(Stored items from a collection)
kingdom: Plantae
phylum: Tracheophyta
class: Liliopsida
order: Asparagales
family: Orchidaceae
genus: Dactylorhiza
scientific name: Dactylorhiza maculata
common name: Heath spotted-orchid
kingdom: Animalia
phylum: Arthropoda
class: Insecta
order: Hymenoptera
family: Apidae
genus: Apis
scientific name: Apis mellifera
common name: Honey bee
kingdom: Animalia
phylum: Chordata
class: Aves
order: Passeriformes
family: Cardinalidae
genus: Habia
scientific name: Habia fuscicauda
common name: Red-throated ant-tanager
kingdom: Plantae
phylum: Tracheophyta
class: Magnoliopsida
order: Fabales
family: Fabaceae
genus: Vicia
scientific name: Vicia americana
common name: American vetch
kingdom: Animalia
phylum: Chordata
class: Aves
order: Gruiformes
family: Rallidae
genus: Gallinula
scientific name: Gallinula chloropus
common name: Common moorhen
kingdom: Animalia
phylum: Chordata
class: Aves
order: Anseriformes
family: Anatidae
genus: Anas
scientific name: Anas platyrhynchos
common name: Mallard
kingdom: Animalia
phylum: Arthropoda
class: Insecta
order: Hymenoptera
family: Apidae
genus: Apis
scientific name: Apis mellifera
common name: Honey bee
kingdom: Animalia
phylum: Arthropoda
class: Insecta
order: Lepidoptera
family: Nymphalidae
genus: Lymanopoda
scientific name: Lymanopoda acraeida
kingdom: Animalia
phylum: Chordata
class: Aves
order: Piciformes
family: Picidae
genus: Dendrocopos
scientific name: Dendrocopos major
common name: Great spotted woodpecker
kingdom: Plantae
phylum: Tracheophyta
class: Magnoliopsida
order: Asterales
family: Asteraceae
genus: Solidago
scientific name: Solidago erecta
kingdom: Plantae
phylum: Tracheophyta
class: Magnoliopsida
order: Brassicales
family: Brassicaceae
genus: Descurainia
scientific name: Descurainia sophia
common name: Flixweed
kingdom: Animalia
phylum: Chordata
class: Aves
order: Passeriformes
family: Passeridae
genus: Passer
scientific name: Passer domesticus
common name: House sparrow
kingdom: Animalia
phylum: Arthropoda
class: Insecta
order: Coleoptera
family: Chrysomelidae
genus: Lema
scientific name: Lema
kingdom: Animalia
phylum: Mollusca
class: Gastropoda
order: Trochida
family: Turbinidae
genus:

Objective ▸ Please set out every line of the listing above as a numbered list, omitting any blank lines.

Answer for the task ▸
1. kingdom: Plantae
2. phylum: Tracheophyta
3. class: Liliopsida
4. order: Asparagales
5. family: Orchidaceae
6. genus: Dactylorhiza
7. scientific name: Dactylorhiza maculata
8. common name: Heath spotted-orchid
9. kingdom: Animalia
10. phylum: Arthropoda
11. class: Insecta
12. order: Hymenoptera
13. family: Apidae
14. genus: Apis
15. scientific name: Apis mellifera
16. common name: Honey bee
17. kingdom: Animalia
18. phylum: Chordata
19. class: Aves
20. order: Passeriformes
21. family: Cardinalidae
22. genus: Habia
23. scientific name: Habia fuscicauda
24. common name: Red-throated ant-tanager
25. kingdom: Plantae
26. phylum: Tracheophyta
27. class: Magnoliopsida
28. order: Fabales
29. family: Fabaceae
30. genus: Vicia
31. scientific name: Vicia americana
32. common name: American vetch
33. kingdom: Animalia
34. phylum: Chordata
35. class: Aves
36. order: Gruiformes
37. family: Rallidae
38. genus: Gallinula
39. scientific name: Gallinula chloropus
40. common name: Common moorhen
41. kingdom: Animalia
42. phylum: Chordata
43. class: Aves
44. order: Anseriformes
45. family: Anatidae
46. genus: Anas
47. scientific name: Anas platyrhynchos
48. common name: Mallard
49. kingdom: Animalia
50. phylum: Arthropoda
51. class: Insecta
52. order: Hymenoptera
53. family: Apidae
54. genus: Apis
55. scientific name: Apis mellifera
56. common name: Honey bee
57. kingdom: Animalia
58. phylum: Arthropoda
59. class: Insecta
60. order: Lepidoptera
61. family: Nymphalidae
62. genus: Lymanopoda
63. scientific name: Lymanopoda acraeida
64. kingdom: Animalia
65. phylum: Chordata
66. class: Aves
67. order: Piciformes
68. family: Picidae
69. genus: Dendrocopos
70. scientific name: Dendrocopos major
71. common name: Great spotted woodpecker
72. kingdom: Plantae
73. phylum: Tracheophyta
74. class: Magnoliopsida
75. order: Asterales
76. family: Asteraceae
77. genus: Solidago
78. scientific name: Solidago erecta
79. kingdom: Plantae
80. phylum: Tracheophyta
81. class: Magnoliopsida
82. order: Brassicales
83. family: Brassicaceae
84. genus: Descurainia
85. scientific name: Descurainia sophia
86. common name: Flixweed
87. kingdom: Animalia
88. phylum: Chordata
89. class: Aves
90. order: Passeriformes
91. family: Passeridae
92. genus: Passer
93. scientific name: Passer domesticus
94. common name: House sparrow
95. kingdom: Animalia
96. phylum: Arthropoda
97. class: Insecta
98. order: Coleoptera
99. family: Chrysomelidae
100. genus: Lema
101. scientific name: Lema
102. kingdom: Animalia
103. phylum: Mollusca
104. class: Gastropoda
105. order: Trochida
106. family: Turbinidae
107. genus:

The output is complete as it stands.